How We Filtered Our Dataset

Step 1: Choosing the Time Period with Most Reliable Data

In this research, we used data from GPS transmitters attached to Los Angeles Metro buses which record the time and location of each vehicle along its route. The information is compiled into Automatic Vehicle Location (AVL) datasets. We chose to examine the period from Oct. 1, 2015 to Sept. 30, 2016 because it included the most complete data reflecting possible seasonal variations in the public transportation system.

Step 2: Excluding Schedule Deviation Outliers

Schedule deviation reported in AVL datasets included outliers due to variety of reasons, such as idle buses or inaccurate GPS readings.
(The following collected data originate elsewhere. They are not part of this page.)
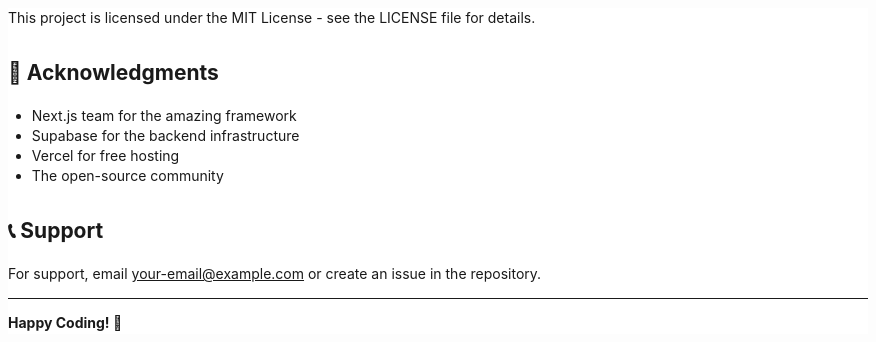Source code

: This project is licensed under the MIT License - see the LICENSE file for details.

## 🙏 Acknowledgments

- Next.js team for the amazing framework
- Supabase for the backend infrastructure
- Vercel for free hosting
- The open-source community

## 📞 Support

For support, email your-email@example.com or create an issue in the repository.

---

**Happy Coding! 🎉**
We filtered out schedule deviations that fell far beyond the norms. After excluding these outliers our final dataset contained schedule deviations of buses that arrived between 5 minutes early or 10 minutes late.

Step 3: Excluding Data from Departure Stations

The AVL data reported from the first stop of a route were unreliable because buses continued to report schedule deviation even while waiting to embark on their next trip. Therefore, we disregarded the data collected at the departure stations.

Step 4: Trajectory Normalization

The AVL dataset included multiple instances in which a bus sent duplicate data from the same location, which skewed results. Therefore, we normalized the data so that we did not count the same data more than once.